* [Description du problème]
Reproduisez à l'identique le passage du texte sur les bactéries qui protègent les huîtres situé entre « 11 mai 2022 » et « co-directeur du laboratoire. », ces deux extrémités comprises.

* [Texte sélectionné]
+--
Des bactéries naturelles pour protéger les huîtres

11 mai 2022

  • Bretagne
  • Unité de Recherche

Les aquaculteurs affrontent des épisodes infectieux de plus en pus fréquents qui déciment leurs élevages. Le Laboratoire de Biotechnologie et Chimie Marines (Université de Bretagne Occidentale/Université de Bretagne du Sud) a, peut-être, trouvé une solution pour mieux protéger les filières ostréicoles et piscicoles.

Tout commence dans l’archipel des Glénan. Au cœur de cet espace classé Natura 2000, donc préservé de toute intervention humaine, les scientifiques du LBCM étudient la faune marine. Au cours de leurs travaux, ils découvrent que certains animaux en bonne santé ont une hémolymphe, l’équivalent du sang chez les invertébrés, non stérile. « À l’époque, la présence et le rôle de ces bactéries dans l’hémolymphe d’animaux sains n’avaient jamais été étudiés », explique Yannick Fleury, co-directeur du laboratoire.

L’équipe se penche alors sur la fonction de ces bactéries dans la défense des invertébrés marins. Les chercheurs s’aperçoivent que certaines bactéries du genre Pseudoalteromonas présentent des activités antibactériennes et antibiofilm notamment contre des bactéries du genre Vibrio, responsables de nombreuses infections dans les élevages aquacoles. En poussant plus loin l’étude, l’équipe du LBCM identifie une nouvelle espèce de Pseudoalteromonas et les structures chimiques originales des composés antibactériens et antibiofilm. Pour explorer leur utilité dans la défense des invertébrés marins, des essais sont menés sur l’ormeau européen, en collaboration avec la société d’élevage France Haliotis. Une réduction significative de la mortalité provoquée par un Vibrio pathogène est observée. La SATT Ouest Valorisation accompagne alors l’équipe dans le dépôt de brevets, et des travaux s’engagent pour développer les premières applications. « Nous avons étudié deux types d’usages : la lutte contre la multirésistance aux antibiotiques et l’utilisation de probiotiques pour les élevages », indique Yannick Fleury.
+--
* [Jeu de données]
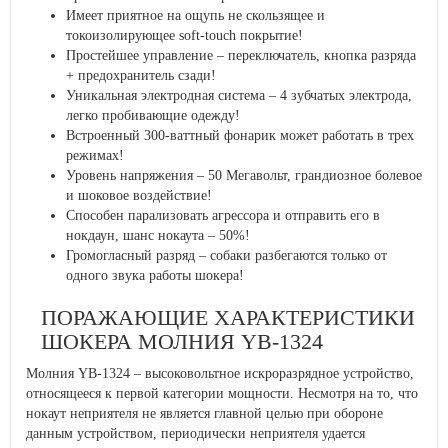
Имеет приятное на ощупь не скользящее и
токоизолирующее soft-touch покрытие!
Простейшее управление – переключатель, кнопка разряда
+ предохранитель сзади!
Уникальная электродная система – 4 зубчатых электрода,
легко пробивающие одежду!
Встроенный 300-ваттный фонарик может работать в трех
режимах!
Уровень напряжения – 50 Мегавольт, грандиозное болевое
и шоковое воздействие!
Способен парализовать агрессора и отправить его в
нокдаун, шанс нокаута – 50%!
Громогласный разряд – собаки разбегаются только от
одного звука работы шокера!
ПОРАЖАЮЩИЕ ХАРАКТЕРИСТИКИ
ШОКЕРА МОЛНИЯ YB-1324
Молния YB-1324 – высоковольтное искроразрядное устройство,
относящееся к первой категории мощности. Несмотря на то, что
нокаут неприятеля не является главной целью при обороне
данным устройством, периодически неприятеля удается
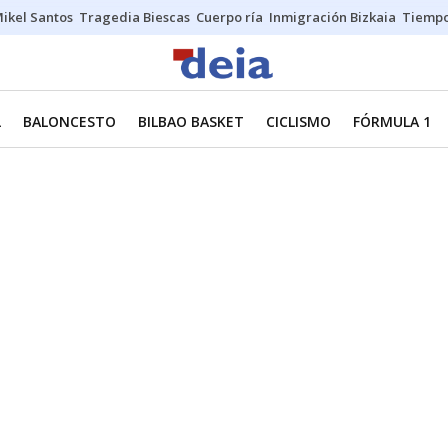
ikel Santos
Tragedia Biescas
Cuerpo ría
Inmigración Bizkaia
Tiemp
L
BALONCESTO
BILBAO BASKET
CICLISMO
FÓRMULA 1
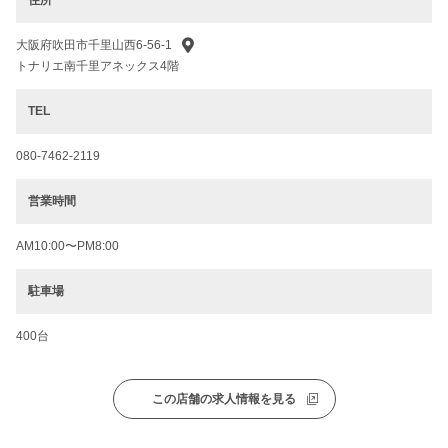
住所
大阪府吹田市千里山西6-56-1
トナリエ南千里アネックス4階
TEL
080-7462-2119
営業時間
AM10:00〜PM8:00
駐車場
400台
この店舗の求人情報を見る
+--
* [Résultat]
11 mai 2022

  • Bretagne
  • Unité de Recherche

Les aquaculteurs affrontent des épisodes infectieux de plus en pus fréquents qui déciment leurs élevages. Le Laboratoire de Biotechnologie et Chimie Marines (Université de Bretagne Occidentale/Université de Bretagne du Sud) a, peut-être, trouvé une solution pour mieux protéger les filières ostréicoles et piscicoles.

Tout commence dans l’archipel des Glénan. Au cœur de cet espace classé Natura 2000, donc préservé de toute intervention humaine, les scientifiques du LBCM étudient la faune marine. Au cours de leurs travaux, ils découvrent que certains animaux en bonne santé ont une hémolymphe, l’équivalent du sang chez les invertébrés, non stérile. « À l’époque, la présence et le rôle de ces bactéries dans l’hémolymphe d’animaux sains n’avaient jamais été étudiés », explique Yannick Fleury, co-directeur du laboratoire.